#### Reading passage ####

By Donna Marie Miller.
Research about the origins of ancient Celtic myths and his own childhood memories of Halloween led rising Hollywood screenwriter Dan Kay to pen the script for the recently released Pay the Ghost.
The horror/thriller stars Nicolas Cage (Ghost Rider and National Treasure) and Sarah Wayne Callies (The Walking Dead) as parents of a child abducted by a centuries-old revenge-seeking ghost witch. Kay sets his story in New York City, and leaves clues in the graffiti along the walls of back alley haunts of homeless people.
The plot focuses upon a woman and her three children who burned at the stake during the 17th century. Taking his cues from the Salem, Massachusetts witch trials, Kay drew upon the history of witchcraft hysteria and superstition that spread throughout New England in 1692.
This horror/thriller is based on a short story written by Tim Lebbon that originally appeared in his October Dreams anthology. Why did you choose to adapt that story and how closely does the film follow Lebbon’s version of the tale?
Well, actually, Tim’s short story was given to me by one of the producers on the (Pay the Ghost) movie, Ian Levy. He had optioned the 10-page story and said to me ‘I think there’s something really cool here; I don’t really know what it is, but just take a read and see if it sparks anything.’ I read the story and it’s a real cool story. There wasn’t much in it that I thought would make a feature film, but I really liked the story and I loved the title, Pay the Ghost and there was a beat in the story that I really, really liked where – again, it’s been years since I read this story. If memory serves, the father in the story is out at a supermarket with his daughter and his daughter out-of-the blue says ‘Daddy, can we pay the ghost?’
So the child character was a girl instead of a boy in the original story.

####

Brief ▸ Continue the interview about the screenplay for Pay the Ghost, starting right after its final sentence. The material that comes next has no connection to the interview about Pay the Ghost.

#### Supplied data ####

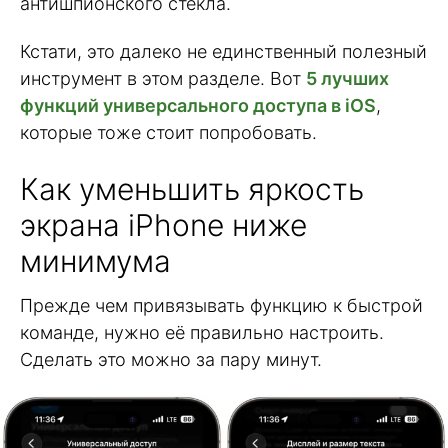
антишпионского стекла.
Кстати, это далеко не единственный полезный
инструмент в этом разделе. Вот
5 лучших
функций универсального доступа в iOS
,
которые тоже стоит попробовать.
Как уменьшить яркость
экрана iPhone ниже
минимума
Прежде чем привязывать функцию к быстрой
команде, нужно её правильно настроить.
Сделать это можно за пару минут.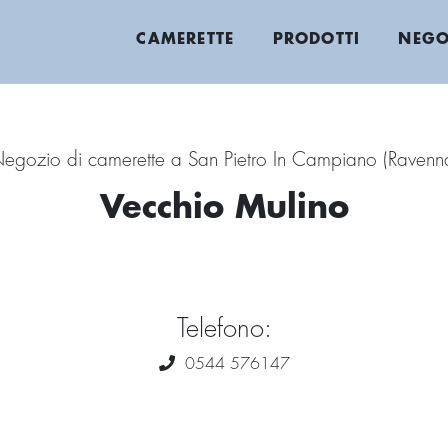
CAMERETTE
PRODOTTI
NEGO
egozio di camerette a San Pietro In Campiano (Ravenn
Vecchio Mulino
Telefono:
0544 576147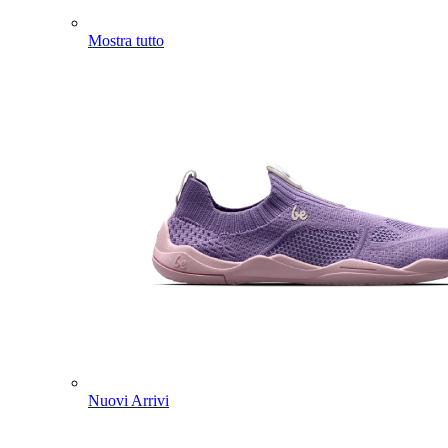
Mostra tutto
Nuovi Arrivi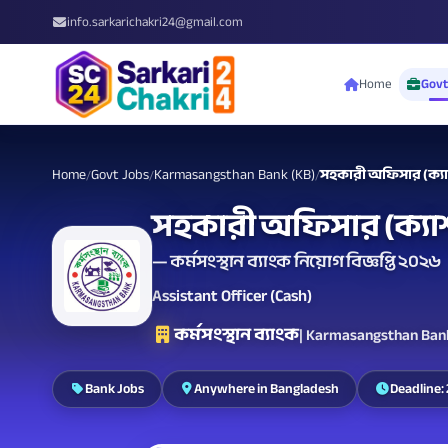
info.sarkarichakri24@gmail.com
Home
Govt
Home
Govt Jobs
Karmasangsthan Bank (KB)
সহকারী অফিসার (ক্য
/
/
/
সহকারী অফিসার (ক্যা
— কর্মসংস্থান ব্যাংক নিয়োগ বিজ্ঞপ্তি ২০২৬
Assistant Officer (Cash)
কর্মসংস্থান ব্যাংক
| Karmasangsthan Ban
Bank Jobs
Anywhere in Bangladesh
Deadline: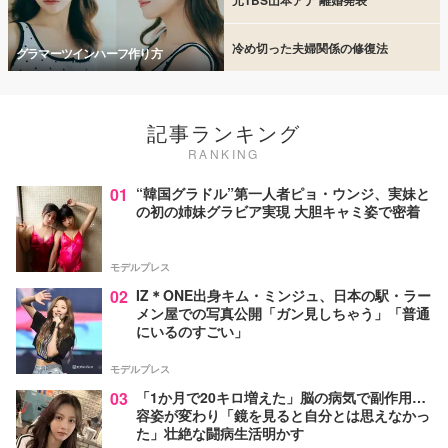
冷め切った夫婦関係の修復法
グラマーツインハーフ作り方
記事ランキング
RANKING
01
“韓国グラドル”第一人者ピョ・ウンジ、実妹と
の初の姉妹グラビア実現 大胆キャミ姿で密着
モデルプレス
02
IZ＊ONE出身キム・ミンジュ、日本の駅・ラー
メン屋での写真公開「ガン見しちゃう」「普通
にいるのすごい」
モデルプレス
03
「1か月で20キロ増えた」脳の病気で副作用…
容姿が変わり「鏡を見ると自分とは思えなかっ
た」壮絶な闘病生活明かす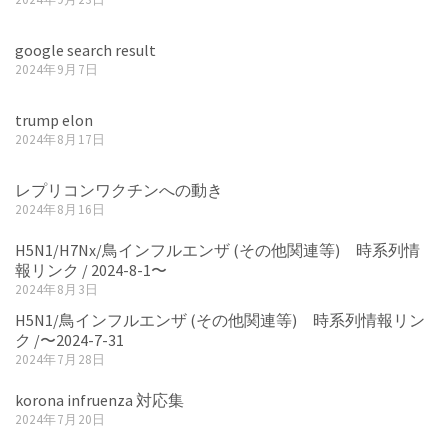
google search result
2024年9月7日
trump elon
2024年8月17日
レプリコンワクチンへの動き
2024年8月16日
H5N1/H7Nx/鳥インフルエンザ (その他関連等) 時系列情
報リンク / 2024-8-1〜
2024年8月3日
H5N1/鳥インフルエンザ (その他関連等) 時系列情報リン
ク /〜2024-7-31
2024年7月28日
korona infruenza 対応集
2024年7月20日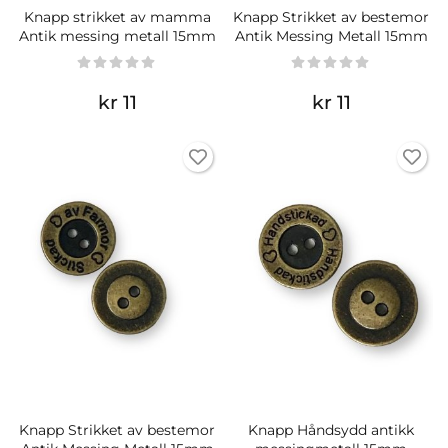
Knapp strikket av mamma
Knapp Strikket av bestemor
Antik messing metall 15mm
Antik Messing Metall 15mm
kr 11
kr 11
Knapp Strikket av bestemor
Knapp Håndsydd antikk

####

Response to this exercise ▸
It was a girl instead of a boy. If I remember correctly, the girl then vanishes – I believe later that day or later that night. The story itself doesn’t really have anything to do with Halloween.
You embellished that aspect of the tale, adding the carnival on Halloween in New York City.
Yes. Everything in the movie is invented; but it was all sparked by reading that story. That beat in the story just really inspired me to make the whole world that I created.
On Halloween, a child-stealing ghost witch takes the only son of a loving couple. The kidnapping epitomizes every parent’s nightmare of child abduction.
I was absolutely playing to every parent’s worst nightmare, particularly just the idea that you’re out with your kid and you hit a store or wherever you are and you’re keeping him right by your side, but you get distracted for a second and then if you turn around and you don’t see your kid, extreme panic sets in. So I was definitely tapping into that.
Within a New York borough, you juxtapose a dream-like carnival against a sinister realm of evil.
Originally the idea was that there was an abandoned warehouse that Nicolas Cage’s character comes to and he goes into this back room and he sees ‘Pay the Ghost’ and all these different hands and handwriting scrawled on this little wall.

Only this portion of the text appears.